Bernard e Bartleby vengono, dunque, giustapposti; il primo, che in Diario di scuola era stato presentato da Daniel Pennac come l’unico con cui, quando era ancora un pessimo scolaro, riusciva a non chiudersi a riccio, è un uomo incline alla risata, rifugge le confidenze e, inspiegabilmente, tenta invano il suicidio; il secondo, invece, è un impiegato inadempiente e insolente, che declina ogni richiesta del notaio per cui lavora rispondendo puntualmente “preferirei di no” e, così facendo, lo ammattisce.

I traits d’union che affratellano i due personaggi sono numerosi: entrambi sono reticenti, enigmatici, impenetrabili e muoiono serbando nella tomba i loro segreti, ovvero le ragioni dei loro rispettivi comportamenti. Inoltre, sia Bernard sia lo scrivano si distinguono per l’ironia: uno è volutamente ironico, mentre l’altro, sclerotizzato nel suo “preferirei di no”, suscita in modo inevitabile il riso. Sono, infine, due figure magnetiche, perché attirano e incuriosiscono i personaggi che gravitano intorno a loro; il notaio di Melville, frustrato dall’impossibilità di risolvere l’enigma della condotta di Bartleby, da cui diviene sempre più ossessionato, giunge persino a meditarne l’omicidio.

L’autore, nella sua pièce tratta dal racconto di Melville, osserva lo scrivano dal punto di vista del notaio e sceglie, quindi, una focalizzazione interna, che rende credibile il fatto che la voce narrante non conosca a fondo il protagonista. Ma, ovviamente, il regista è Pennac: perciò le reazioni del notaio sono anche le sue e sono, allo stesso tempo, le stesse che provoca in lui l’atteggiamento esasperante del fratello; questo espediente rende meno brusca la cesura tra i capitoli dedicati a Bartleby e quelli dedicati a Bernard.

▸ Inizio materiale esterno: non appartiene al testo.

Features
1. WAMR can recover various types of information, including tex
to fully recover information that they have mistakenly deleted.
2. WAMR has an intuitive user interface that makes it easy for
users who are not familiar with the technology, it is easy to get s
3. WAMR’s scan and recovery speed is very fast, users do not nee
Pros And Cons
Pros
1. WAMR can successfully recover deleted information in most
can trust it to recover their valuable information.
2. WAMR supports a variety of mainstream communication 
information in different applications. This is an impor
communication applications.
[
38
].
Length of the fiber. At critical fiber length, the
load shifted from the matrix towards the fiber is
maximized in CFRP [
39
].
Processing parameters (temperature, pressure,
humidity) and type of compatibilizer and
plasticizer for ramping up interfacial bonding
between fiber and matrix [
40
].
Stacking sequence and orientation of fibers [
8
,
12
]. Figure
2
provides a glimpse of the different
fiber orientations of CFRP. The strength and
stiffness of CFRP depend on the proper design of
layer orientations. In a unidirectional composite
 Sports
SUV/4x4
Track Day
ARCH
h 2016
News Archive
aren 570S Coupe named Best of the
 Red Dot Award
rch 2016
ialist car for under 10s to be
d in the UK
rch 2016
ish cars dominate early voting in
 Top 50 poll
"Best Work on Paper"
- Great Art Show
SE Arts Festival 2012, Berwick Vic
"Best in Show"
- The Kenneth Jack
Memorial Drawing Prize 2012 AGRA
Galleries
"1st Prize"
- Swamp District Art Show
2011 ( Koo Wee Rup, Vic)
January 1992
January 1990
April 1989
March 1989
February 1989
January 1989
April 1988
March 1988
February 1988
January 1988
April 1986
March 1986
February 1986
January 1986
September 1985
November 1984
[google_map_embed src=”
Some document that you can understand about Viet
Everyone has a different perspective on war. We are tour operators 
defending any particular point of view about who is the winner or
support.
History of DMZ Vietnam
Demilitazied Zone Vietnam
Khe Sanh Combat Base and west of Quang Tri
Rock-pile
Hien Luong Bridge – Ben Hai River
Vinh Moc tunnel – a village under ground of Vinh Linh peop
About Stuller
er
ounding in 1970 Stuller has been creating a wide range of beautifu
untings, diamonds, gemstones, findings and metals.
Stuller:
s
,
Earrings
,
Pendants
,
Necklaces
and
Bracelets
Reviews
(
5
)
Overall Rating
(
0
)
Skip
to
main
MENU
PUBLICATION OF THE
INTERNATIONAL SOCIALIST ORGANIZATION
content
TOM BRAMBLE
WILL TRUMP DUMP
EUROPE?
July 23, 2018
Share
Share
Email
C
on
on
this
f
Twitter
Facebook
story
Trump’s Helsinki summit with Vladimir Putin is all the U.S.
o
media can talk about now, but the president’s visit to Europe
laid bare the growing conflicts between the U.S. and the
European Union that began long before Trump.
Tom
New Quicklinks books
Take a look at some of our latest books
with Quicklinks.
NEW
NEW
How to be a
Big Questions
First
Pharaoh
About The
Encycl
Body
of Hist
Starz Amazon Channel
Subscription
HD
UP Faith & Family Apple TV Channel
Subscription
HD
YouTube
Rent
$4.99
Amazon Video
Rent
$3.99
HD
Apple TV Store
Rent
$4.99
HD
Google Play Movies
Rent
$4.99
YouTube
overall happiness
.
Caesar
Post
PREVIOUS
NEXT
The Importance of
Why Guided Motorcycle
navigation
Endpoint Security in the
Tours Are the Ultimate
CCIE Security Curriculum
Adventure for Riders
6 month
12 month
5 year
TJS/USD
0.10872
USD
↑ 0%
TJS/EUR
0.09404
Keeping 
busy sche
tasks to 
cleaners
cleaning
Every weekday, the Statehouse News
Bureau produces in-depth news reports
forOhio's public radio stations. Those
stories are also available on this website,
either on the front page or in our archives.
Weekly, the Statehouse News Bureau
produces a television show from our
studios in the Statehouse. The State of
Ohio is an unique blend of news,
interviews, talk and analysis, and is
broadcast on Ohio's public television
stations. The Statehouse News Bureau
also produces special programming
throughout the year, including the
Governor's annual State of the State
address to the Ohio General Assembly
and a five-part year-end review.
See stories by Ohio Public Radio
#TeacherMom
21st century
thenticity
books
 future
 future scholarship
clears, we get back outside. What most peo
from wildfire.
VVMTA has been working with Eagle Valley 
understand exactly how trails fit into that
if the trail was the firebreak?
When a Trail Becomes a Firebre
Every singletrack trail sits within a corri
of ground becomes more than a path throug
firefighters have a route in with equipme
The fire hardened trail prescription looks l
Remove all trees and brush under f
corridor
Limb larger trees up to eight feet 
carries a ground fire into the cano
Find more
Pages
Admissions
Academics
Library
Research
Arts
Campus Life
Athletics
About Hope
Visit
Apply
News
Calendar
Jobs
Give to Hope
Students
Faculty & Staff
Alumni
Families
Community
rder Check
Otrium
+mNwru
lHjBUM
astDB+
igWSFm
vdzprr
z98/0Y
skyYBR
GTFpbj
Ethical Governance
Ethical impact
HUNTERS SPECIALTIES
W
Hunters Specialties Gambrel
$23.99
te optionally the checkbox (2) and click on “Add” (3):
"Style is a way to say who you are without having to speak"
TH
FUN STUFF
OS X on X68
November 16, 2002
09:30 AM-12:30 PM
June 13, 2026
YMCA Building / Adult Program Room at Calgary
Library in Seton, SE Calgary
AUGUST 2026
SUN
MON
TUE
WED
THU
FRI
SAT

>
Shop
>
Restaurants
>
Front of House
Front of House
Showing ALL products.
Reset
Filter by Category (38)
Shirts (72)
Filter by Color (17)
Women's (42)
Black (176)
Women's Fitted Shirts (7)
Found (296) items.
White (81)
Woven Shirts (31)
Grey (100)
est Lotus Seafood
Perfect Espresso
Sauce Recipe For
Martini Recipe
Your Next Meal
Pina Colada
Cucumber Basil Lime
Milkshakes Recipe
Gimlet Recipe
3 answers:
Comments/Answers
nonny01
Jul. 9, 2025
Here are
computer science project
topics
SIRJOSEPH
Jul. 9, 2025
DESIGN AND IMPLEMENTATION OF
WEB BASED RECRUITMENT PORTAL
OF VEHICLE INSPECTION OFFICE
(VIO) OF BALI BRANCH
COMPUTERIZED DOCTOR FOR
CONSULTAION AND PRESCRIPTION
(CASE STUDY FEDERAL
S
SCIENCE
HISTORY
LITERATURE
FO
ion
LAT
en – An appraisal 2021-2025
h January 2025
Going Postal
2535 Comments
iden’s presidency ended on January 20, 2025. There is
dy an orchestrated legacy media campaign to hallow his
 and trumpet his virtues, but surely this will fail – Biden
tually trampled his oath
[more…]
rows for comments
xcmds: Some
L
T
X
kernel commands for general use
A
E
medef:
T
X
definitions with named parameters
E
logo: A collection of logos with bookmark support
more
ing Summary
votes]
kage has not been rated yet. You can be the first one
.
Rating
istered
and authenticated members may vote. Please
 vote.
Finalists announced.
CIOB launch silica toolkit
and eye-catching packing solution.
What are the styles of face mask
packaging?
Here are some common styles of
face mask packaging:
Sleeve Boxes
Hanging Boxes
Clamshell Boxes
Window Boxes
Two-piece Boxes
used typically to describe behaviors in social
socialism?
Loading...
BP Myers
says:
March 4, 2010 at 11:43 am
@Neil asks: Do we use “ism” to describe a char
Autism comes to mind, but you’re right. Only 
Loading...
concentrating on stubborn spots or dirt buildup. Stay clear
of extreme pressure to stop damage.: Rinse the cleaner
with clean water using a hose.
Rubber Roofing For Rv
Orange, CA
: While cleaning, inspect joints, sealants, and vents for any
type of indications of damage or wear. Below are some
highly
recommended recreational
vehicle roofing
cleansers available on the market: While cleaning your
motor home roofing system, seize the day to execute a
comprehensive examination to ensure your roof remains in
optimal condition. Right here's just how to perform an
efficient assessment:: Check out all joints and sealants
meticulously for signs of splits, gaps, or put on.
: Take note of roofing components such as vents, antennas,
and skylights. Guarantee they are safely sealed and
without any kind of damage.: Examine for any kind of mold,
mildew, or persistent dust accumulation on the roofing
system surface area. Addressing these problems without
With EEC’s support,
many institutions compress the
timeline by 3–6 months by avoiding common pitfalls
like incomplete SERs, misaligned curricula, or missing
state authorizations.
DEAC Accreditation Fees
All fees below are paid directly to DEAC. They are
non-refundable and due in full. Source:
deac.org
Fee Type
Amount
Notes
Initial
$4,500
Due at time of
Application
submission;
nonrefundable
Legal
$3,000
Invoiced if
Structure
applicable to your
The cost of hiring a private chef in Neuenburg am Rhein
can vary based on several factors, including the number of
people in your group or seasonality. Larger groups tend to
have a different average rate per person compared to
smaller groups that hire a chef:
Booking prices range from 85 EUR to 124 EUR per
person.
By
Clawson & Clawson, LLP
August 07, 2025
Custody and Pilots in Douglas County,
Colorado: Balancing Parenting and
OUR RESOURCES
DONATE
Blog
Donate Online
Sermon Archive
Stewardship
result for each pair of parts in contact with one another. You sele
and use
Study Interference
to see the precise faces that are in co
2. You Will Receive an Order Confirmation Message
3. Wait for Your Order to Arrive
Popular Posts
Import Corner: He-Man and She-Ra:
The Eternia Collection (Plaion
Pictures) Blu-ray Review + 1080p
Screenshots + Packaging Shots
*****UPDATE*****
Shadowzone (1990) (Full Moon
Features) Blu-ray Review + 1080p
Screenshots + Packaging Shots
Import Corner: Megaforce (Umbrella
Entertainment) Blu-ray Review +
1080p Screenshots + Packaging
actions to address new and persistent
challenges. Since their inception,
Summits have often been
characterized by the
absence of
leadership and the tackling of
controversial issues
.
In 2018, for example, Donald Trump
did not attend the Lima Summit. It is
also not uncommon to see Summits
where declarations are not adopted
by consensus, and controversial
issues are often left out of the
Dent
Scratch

Il monologo teatrale è stato realmente messo in scena e, per riflettere sulla catarsi nella sua accezione aristotelica, nel libro vengono raccontati gli effetti che ha sortito sulla platea: la sua funzione taumaturgica, che ha silenziato i rumori dei corpi degli spettatori, durante la rappresentazione; la simpatia iniziale del pubblico nei confronti dello scrivano; la successiva incomprensione snervante, fino alla rabbia, e la compassione.

Pagina dopo pagina, il lettore rimane invischiato da Bernard e Bartleby, proprio per l’assenza di quel grimaldello che consentirebbe di inquadrarli, di spiegarli, anche di giustificarli; e ciò rende Mio fratello una lettura piacevole e divertente, ricca di satelliti, piuttosto che di veri e propri nuclei narrativi.